Bibliographie sélective

  • ASCENSIO Hervé, DECAUX Emmanuel, PELLET Alain, Droit international pénal, Paris, A. Pedone, 2012.
  • COHEN-JONATHAN Gérard, FLAUSS Jean-François (dir.), Mesures conservatoires et droits fondamentaux, Bruxelles, Bruylant, 2005.
  • KELSEN Hans, Théorie pure du droit, traduit par Charles EISENMANN, Paris, L.G.D.J., 1962.
  • RUIZ-FABRI Hélène, SOREL Jean-Marc (dir.), Le contentieux de l’urgence et l’urgence dans le contentieux devant les juridictions internationales : regards croisés, Paris, A. Pedone, Coll. Contentieux international, 2001.

Notes

[1] Le gel des avoirs et la saisie des biens d’un suspect est une mesure conservatoire qui consiste à empêcher ce dernier d’accéder librement à ses comptes bancaires et de disposer de certains de ses biens. Etant donné que les auteurs de crimes internationaux souhaitent, assez bien souvent, échapper à la justice, le but de cette mesure conservatoire est justement de faciliter la localisation d’un suspect ainsi que sa comparution devant les Tribunaux pénaux internationaux. En suivant ce lien, il est possible de consulter un exemple de décision indiquant des mesures conservatoires.

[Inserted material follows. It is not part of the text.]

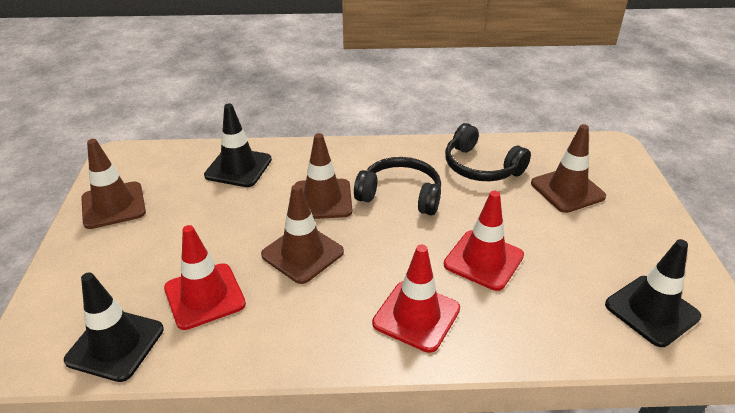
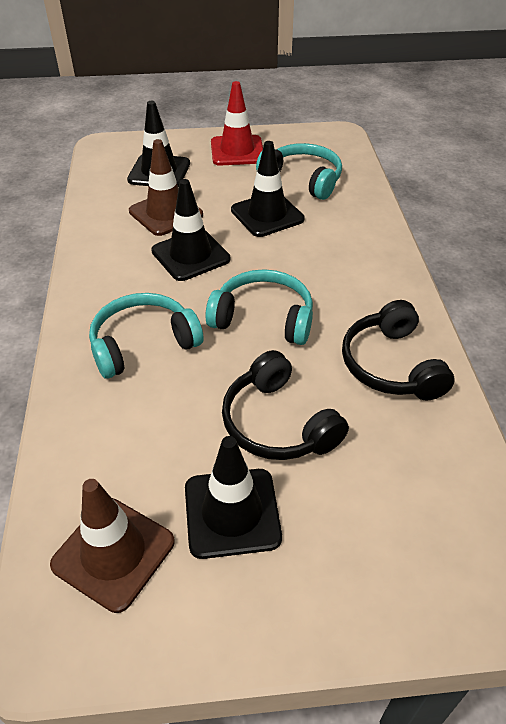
black traffic cone: [64,272,164,382] [204,103,272,187] [605,239,701,347] = 3 -> [127,101,190,187] [151,179,230,281] [185,436,282,559] [231,141,305,237] = 4
brown traffic cone: [81,139,146,229] [261,184,344,284] [294,133,352,219] [531,124,606,213] = 4 -> [50,479,175,613] [129,139,203,236] = 2
red traffic cone: [164,225,246,330] [372,244,460,353] [444,191,524,291] = 3 -> [211,81,263,166] = 1
turquoise headphones: none = 0 -> [89,293,203,379] [205,269,313,345] [256,143,342,200] = 3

[2] La norme est le phénomène au cœur des sciences juridiques. Selon Hans Kelsen, l’un des plus éminents analystes de la science du droit, « le mot ”norme“ exprime l’idée que quelque chose doit être ou se produire, en particulier qu’un homme doit se conduire d’une certaine façon ». Voir l’ouvrage fondamental de cet auteur qui s’intitule Théorie pure du droit, traduit par Charles Eisenmann, Paris, L.G.D.J, 1962, p. 13.  Autrement dit, une norme est un énoncé prescriptif qui invite son destinataire à se conduire d’une façon déterminée. Ainsi par exemple la règle biblique qui commande aux hommes de ne pas tuer son prochain (Tu ne tueras point) est une norme.